The Annual Joel Lecture
2013 Joel Lecture - Professor Peter Wells
Following on from the successful launch of the Joel Lectures last year we are holding this year’s lecture and drinks reception on Friday 31st May. This will take place at 5 pm in the Gustave Tuck Lecture Theatre, followed by a drinks Reception in the Wilkins Roof Garden, weather permitting.
INSIDE THE HUMAN BODY: SEEING WITH ULTRASOUND
Professor Peter Wells CBE FRS FREng FMedSci FLSW
School of Engineering, Cardiff University
During the last century, the practice of medicine has been revolutionised by “imaging” – the ability to see inside the intact human body. Nowadays, the principal methods of clinical imaging are X-ray, radionuclide and ultrasonic techniques. Ultrasonic imaging has a long history: it uses mechanical waves, usually with frequencies in the megahertz range. The method can provide two- and three-dimensional anatomical images, often in real time, as well as information about tissue motion and blood flow. Contrast agents and elasticity imaging are coming into routine clinical use, and research into computed, Doppler and photoacoustic tomography is yielding some exciting results.

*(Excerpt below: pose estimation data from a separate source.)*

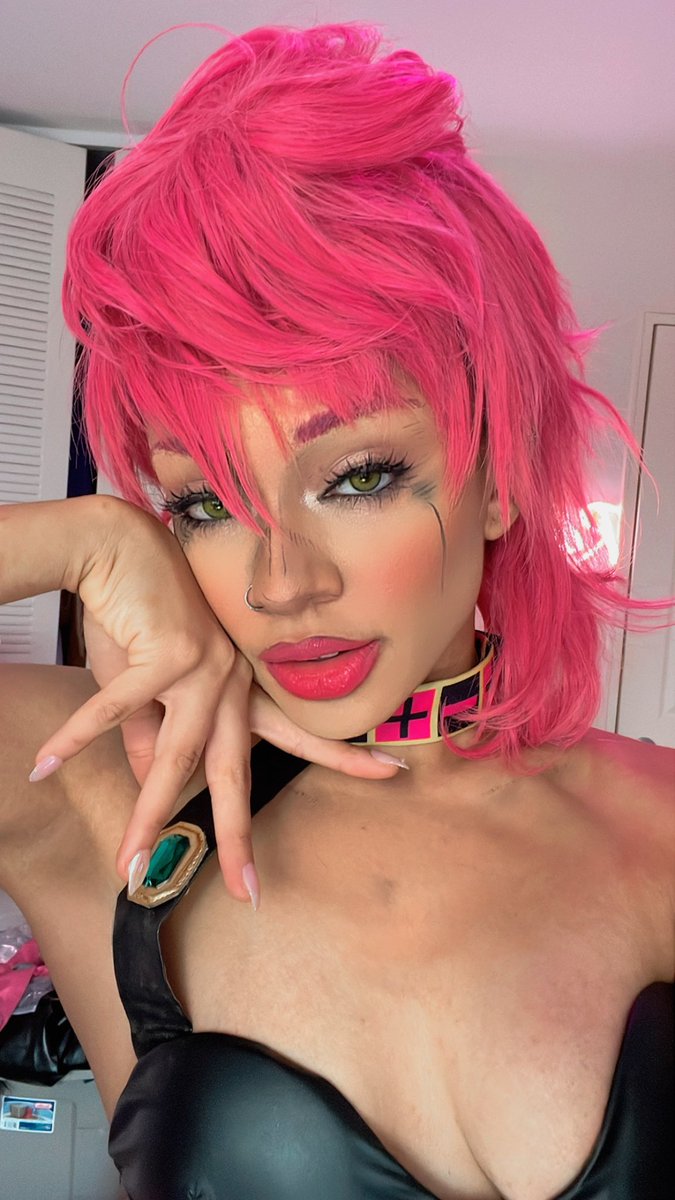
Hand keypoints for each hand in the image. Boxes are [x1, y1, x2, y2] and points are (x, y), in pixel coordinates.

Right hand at [30, 497, 402, 904]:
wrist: (118, 546)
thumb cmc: (140, 614)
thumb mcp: (153, 684)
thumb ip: (154, 737)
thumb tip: (154, 788)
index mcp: (239, 687)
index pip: (297, 732)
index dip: (342, 756)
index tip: (391, 772)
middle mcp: (230, 681)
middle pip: (237, 770)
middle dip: (239, 835)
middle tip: (249, 891)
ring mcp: (202, 668)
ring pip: (175, 759)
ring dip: (145, 815)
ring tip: (127, 865)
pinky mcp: (165, 653)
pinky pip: (114, 711)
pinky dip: (75, 739)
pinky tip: (45, 763)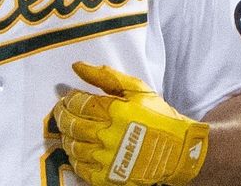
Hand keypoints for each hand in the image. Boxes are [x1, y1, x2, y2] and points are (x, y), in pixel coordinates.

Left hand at [53, 62, 208, 185]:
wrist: (180, 151)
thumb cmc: (158, 116)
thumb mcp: (136, 89)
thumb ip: (105, 76)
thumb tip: (77, 66)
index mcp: (115, 111)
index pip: (78, 103)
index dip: (69, 98)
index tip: (68, 97)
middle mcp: (109, 136)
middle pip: (72, 124)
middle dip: (61, 115)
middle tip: (60, 111)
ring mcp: (109, 159)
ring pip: (73, 147)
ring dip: (65, 136)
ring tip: (67, 129)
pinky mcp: (111, 178)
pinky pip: (82, 169)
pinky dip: (74, 159)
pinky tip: (77, 150)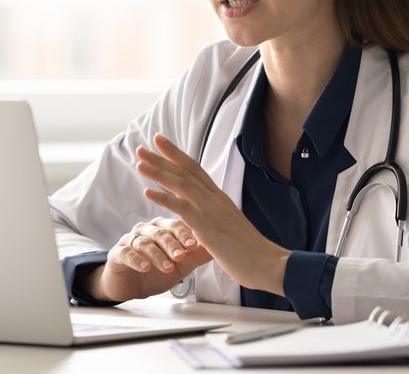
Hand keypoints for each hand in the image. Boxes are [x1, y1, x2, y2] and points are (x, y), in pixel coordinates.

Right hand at [86, 217, 212, 302]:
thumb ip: (198, 255)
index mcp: (163, 228)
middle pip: (161, 232)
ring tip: (167, 267)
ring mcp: (131, 240)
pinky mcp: (117, 253)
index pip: (176, 226)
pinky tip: (145, 267)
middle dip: (173, 244)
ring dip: (157, 255)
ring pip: (145, 243)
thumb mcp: (181, 265)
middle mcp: (147, 230)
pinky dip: (137, 260)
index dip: (186, 234)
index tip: (196, 245)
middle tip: (182, 256)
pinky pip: (126, 253)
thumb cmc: (157, 271)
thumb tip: (220, 247)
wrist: (131, 286)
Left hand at [135, 132, 289, 295]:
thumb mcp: (231, 227)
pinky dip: (163, 198)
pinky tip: (147, 192)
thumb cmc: (252, 252)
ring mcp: (211, 211)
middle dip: (164, 157)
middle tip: (144, 145)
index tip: (162, 144)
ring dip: (159, 172)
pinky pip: (181, 208)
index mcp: (220, 198)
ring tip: (140, 163)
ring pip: (181, 184)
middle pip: (186, 171)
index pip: (196, 170)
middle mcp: (215, 199)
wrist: (268, 263)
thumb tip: (205, 219)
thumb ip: (217, 219)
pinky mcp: (207, 227)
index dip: (178, 156)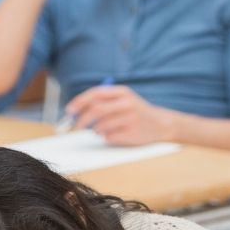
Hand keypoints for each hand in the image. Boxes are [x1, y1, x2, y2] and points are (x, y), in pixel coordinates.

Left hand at [63, 84, 177, 145]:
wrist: (160, 124)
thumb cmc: (135, 111)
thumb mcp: (123, 99)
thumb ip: (102, 101)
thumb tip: (76, 111)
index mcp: (123, 92)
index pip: (96, 94)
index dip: (80, 102)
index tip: (69, 111)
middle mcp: (127, 103)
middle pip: (96, 110)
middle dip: (81, 119)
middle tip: (75, 126)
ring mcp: (131, 118)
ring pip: (101, 126)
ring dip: (96, 130)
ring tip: (103, 129)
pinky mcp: (132, 133)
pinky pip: (109, 137)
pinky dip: (106, 137)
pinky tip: (115, 134)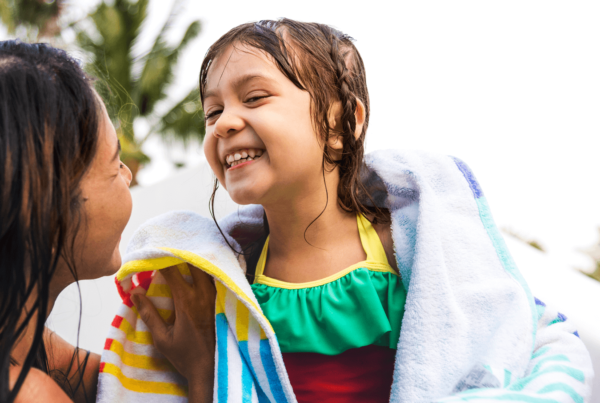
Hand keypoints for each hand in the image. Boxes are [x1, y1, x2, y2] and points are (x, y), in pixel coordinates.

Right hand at [131, 264, 215, 401]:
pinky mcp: (223, 300)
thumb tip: (136, 293)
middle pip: (193, 262)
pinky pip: (216, 278)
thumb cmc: (185, 355)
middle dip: (181, 254)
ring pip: (208, 268)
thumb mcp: (162, 338)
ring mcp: (216, 296)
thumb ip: (149, 314)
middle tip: (170, 250)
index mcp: (187, 300)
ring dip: (196, 260)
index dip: (161, 260)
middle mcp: (204, 294)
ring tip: (185, 254)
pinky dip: (208, 270)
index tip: (153, 255)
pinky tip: (202, 268)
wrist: (211, 368)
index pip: (172, 271)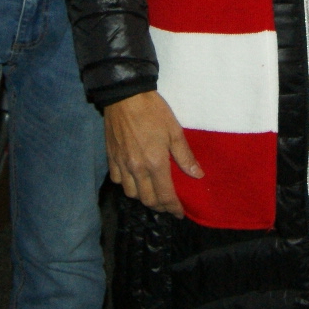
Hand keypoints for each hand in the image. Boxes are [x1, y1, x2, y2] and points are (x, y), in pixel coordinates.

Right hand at [103, 90, 202, 217]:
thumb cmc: (153, 111)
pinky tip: (134, 179)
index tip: (179, 213)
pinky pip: (117, 180)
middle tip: (168, 205)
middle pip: (147, 199)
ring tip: (153, 193)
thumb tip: (197, 175)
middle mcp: (137, 168)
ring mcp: (121, 164)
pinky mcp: (111, 157)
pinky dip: (127, 185)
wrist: (125, 96)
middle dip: (159, 206)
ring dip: (143, 197)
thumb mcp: (175, 131)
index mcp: (155, 163)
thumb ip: (185, 156)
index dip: (173, 207)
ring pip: (131, 193)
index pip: (165, 195)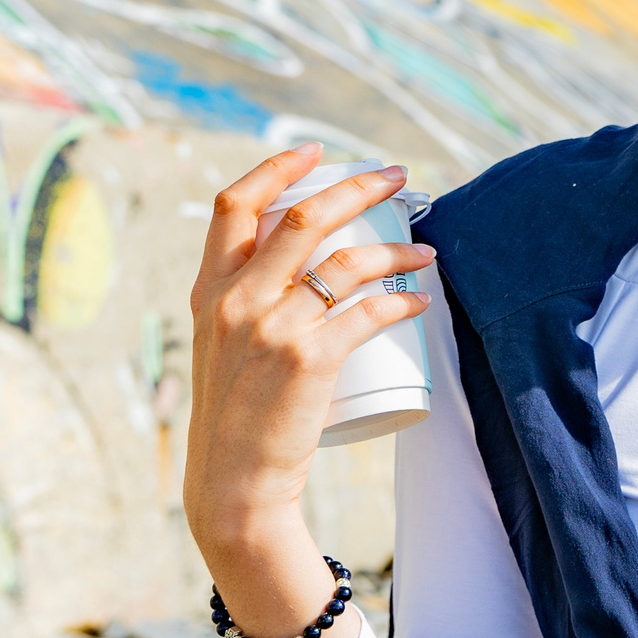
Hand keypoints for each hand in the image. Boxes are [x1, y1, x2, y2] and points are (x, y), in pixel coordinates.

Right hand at [183, 146, 432, 637]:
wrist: (234, 485)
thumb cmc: (238, 418)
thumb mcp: (221, 348)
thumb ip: (245, 304)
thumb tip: (298, 265)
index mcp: (210, 291)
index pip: (235, 204)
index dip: (278, 167)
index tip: (319, 152)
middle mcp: (237, 300)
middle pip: (304, 215)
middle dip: (360, 186)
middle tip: (400, 177)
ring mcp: (271, 328)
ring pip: (347, 260)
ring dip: (397, 248)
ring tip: (427, 250)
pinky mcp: (308, 360)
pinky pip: (369, 312)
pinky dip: (403, 299)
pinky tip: (422, 300)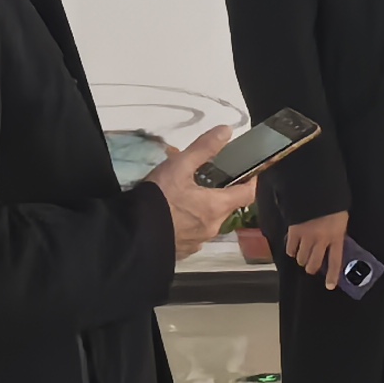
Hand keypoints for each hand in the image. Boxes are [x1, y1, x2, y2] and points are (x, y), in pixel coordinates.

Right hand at [145, 128, 243, 246]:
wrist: (132, 234)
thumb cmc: (159, 198)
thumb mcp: (179, 166)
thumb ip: (203, 148)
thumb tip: (226, 131)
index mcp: (217, 206)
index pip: (248, 194)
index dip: (251, 181)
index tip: (248, 171)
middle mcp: (213, 227)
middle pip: (227, 207)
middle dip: (220, 193)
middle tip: (204, 179)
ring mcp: (198, 242)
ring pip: (209, 221)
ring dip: (203, 209)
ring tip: (184, 195)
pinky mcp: (184, 251)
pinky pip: (193, 234)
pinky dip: (189, 224)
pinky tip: (174, 216)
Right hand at [285, 209, 353, 287]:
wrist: (315, 189)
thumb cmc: (332, 203)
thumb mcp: (341, 220)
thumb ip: (337, 234)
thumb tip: (334, 246)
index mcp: (336, 236)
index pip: (335, 261)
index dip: (332, 275)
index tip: (329, 286)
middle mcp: (321, 240)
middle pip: (313, 264)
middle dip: (311, 268)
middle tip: (310, 266)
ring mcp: (306, 236)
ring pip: (301, 258)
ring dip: (301, 259)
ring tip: (303, 254)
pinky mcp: (293, 231)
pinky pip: (290, 249)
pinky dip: (291, 251)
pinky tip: (294, 248)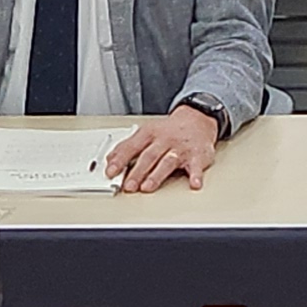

Please use this link to book your tickets: http://joellecture.eventbrite.co.uk
Don’t forget that is also Medical Physics and Bioengineering's Open Day, which will run from 2-5pm featuring exhibitions by our world-leading research groups.
2012 Joel lecture - Professor Steve Webb
The 2012 Joel Lecture is available to watch online.
From Left, Prof Robert Speller (The Joel Chair of Physics
applied to Medicine), Prof Steve Webb (2012 Joel Lecturer) and Prof Jem
Hebden (Head of Department) at the 2012 Joel Lecture.
The Joel chair is the oldest chair of medical physics in the world. Its current holder, Prof Robert Speller hosted a new event, the Joel lecture, which we trust will become a popular and enlightening event for the Medical Physics community.
On 1st June 2012 Prof Steve Webb gave a historical overview and personal account of the development of Intensity Modulated Radiation Therapy, from its beginnings in the hands of a few workers scattered worldwide, through twenty years of growth and its potential application to the latest research problems. Prof Webb was part of this early movement at the Institute of Cancer Research and the Royal Marsden Hospital, and saw the working out of the main physics of the technique, the development of clinical work and injection of commercial support.